◆ Records:

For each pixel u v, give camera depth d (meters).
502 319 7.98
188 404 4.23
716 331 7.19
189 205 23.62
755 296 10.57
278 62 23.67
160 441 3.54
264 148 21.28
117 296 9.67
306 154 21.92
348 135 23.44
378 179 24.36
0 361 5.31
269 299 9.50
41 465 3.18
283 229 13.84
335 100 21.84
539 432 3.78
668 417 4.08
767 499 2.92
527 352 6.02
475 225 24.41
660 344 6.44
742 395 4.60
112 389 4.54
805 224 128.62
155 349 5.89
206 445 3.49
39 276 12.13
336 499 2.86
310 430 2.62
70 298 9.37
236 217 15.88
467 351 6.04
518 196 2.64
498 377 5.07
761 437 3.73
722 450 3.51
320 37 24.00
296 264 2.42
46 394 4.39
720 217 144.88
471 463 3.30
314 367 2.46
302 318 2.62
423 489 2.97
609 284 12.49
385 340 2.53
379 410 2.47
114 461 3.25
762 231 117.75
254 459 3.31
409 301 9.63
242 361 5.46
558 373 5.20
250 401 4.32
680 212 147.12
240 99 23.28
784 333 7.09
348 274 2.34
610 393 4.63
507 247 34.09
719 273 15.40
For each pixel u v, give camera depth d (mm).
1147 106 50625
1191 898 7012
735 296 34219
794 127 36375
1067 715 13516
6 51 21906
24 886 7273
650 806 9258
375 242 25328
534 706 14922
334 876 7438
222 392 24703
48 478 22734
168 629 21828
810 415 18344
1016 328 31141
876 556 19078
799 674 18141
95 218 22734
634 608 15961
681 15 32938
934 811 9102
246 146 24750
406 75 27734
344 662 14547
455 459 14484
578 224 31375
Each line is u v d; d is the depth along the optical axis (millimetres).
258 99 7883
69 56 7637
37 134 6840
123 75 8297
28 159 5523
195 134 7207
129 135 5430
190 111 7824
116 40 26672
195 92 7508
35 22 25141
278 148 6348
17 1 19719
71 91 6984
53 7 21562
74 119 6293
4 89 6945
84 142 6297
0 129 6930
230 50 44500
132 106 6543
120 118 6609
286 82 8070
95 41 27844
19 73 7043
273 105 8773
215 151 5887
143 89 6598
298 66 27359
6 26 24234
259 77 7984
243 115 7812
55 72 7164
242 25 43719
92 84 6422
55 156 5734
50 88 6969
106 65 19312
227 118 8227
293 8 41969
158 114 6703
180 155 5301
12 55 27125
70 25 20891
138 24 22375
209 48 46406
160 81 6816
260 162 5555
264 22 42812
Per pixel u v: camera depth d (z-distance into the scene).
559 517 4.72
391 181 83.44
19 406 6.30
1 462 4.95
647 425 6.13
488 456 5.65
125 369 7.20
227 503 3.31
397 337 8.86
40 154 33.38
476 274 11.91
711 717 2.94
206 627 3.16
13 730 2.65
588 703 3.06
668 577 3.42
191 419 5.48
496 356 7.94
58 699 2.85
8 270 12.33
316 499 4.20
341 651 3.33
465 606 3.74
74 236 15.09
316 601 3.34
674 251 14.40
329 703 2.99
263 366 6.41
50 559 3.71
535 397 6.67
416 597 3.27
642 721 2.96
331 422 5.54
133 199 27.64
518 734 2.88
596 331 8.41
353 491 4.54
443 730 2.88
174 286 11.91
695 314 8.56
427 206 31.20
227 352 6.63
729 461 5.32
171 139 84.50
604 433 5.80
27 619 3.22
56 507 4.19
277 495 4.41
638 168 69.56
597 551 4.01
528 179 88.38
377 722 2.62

◆ Problem statement: Nothing should be changed: write out all of the data as is.

◆ Answer area:
For each pixel u v, give camera depth d (meters).
502 319 7.98
188 404 4.23
716 331 7.19
189 205 23.62
755 296 10.57
278 62 23.67
160 441 3.54
264 148 21.28
117 296 9.67
306 154 21.92
348 135 23.44
378 179 24.36
0 361 5.31
269 299 9.50
41 465 3.18
283 229 13.84
335 100 21.84
539 432 3.78
668 417 4.08
767 499 2.92
527 352 6.02
475 225 24.41
660 344 6.44
742 395 4.60
112 389 4.54
805 224 128.62
155 349 5.89
206 445 3.49
39 276 12.13
336 499 2.86
310 430 2.62
70 298 9.37
236 217 15.88
467 351 6.04
518 196 2.64
498 377 5.07
761 437 3.73
722 450 3.51
320 37 24.00
296 264 2.42
46 394 4.39
720 217 144.88
471 463 3.30
314 367 2.46
302 318 2.62
423 489 2.97
609 284 12.49
385 340 2.53
379 410 2.47
114 461 3.25
762 231 117.75
254 459 3.31
409 301 9.63
242 361 5.46
558 373 5.20
250 401 4.32
680 212 147.12
240 99 23.28
784 333 7.09
348 274 2.34
610 393 4.63
507 247 34.09
719 273 15.40
For each pixel u v, give camera depth d (mm).
1147 106 50625
1191 898 7012
735 296 34219
794 127 36375
1067 715 13516
6 51 21906
24 886 7273
650 806 9258
375 242 25328
534 706 14922
334 876 7438
222 392 24703
48 478 22734
168 629 21828
810 415 18344
1016 328 31141
876 556 19078
799 674 18141
95 218 22734
634 608 15961
681 15 32938
934 811 9102
246 146 24750
406 75 27734
344 662 14547
455 459 14484
578 224 31375
Each line is u v d; d is the depth along the optical axis (millimetres).
258 99 7883
69 56 7637
37 134 6840
123 75 8297
28 159 5523
195 134 7207
129 135 5430
190 111 7824
116 40 26672
195 92 7508
35 22 25141
278 148 6348
17 1 19719
71 91 6984
53 7 21562
74 119 6293
4 89 6945
84 142 6297
0 129 6930
230 50 44500
132 106 6543
120 118 6609
286 82 8070
95 41 27844
19 73 7043
273 105 8773
215 151 5887
143 89 6598
298 66 27359
6 26 24234
259 77 7984
243 115 7812
55 72 7164
242 25 43719
92 84 6422
55 156 5734
50 88 6969
106 65 19312
227 118 8227
293 8 41969
158 114 6703
180 155 5301
12 55 27125
70 25 20891
138 24 22375
209 48 46406
160 81 6816
260 162 5555
264 22 42812
Per pixel u v: camera depth d (z-distance into the scene).
559 517 4.72
391 181 83.44
19 406 6.30
1 462 4.95
647 425 6.13
488 456 5.65
125 369 7.20
227 503 3.31
397 337 8.86
40 154 33.38
476 274 11.91
711 717 2.94
206 627 3.16
13 730 2.65
588 703 3.06
668 577 3.42
191 419 5.48
496 356 7.94
58 699 2.85
8 270 12.33
316 499 4.20
341 651 3.33
465 606 3.74
74 236 15.09
316 601 3.34
674 251 14.40
329 703 2.99
263 366 6.41
50 559 3.71
535 397 6.67
416 597 3.27
642 721 2.96
331 422 5.54
133 199 27.64
518 734 2.88
596 331 8.41
353 491 4.54
443 730 2.88
174 286 11.91
695 314 8.56
427 206 31.20
227 352 6.63
729 461 5.32
171 139 84.50
604 433 5.80
27 619 3.22
56 507 4.19
277 495 4.41
638 168 69.56
597 551 4.01
528 179 88.38
377 722 2.62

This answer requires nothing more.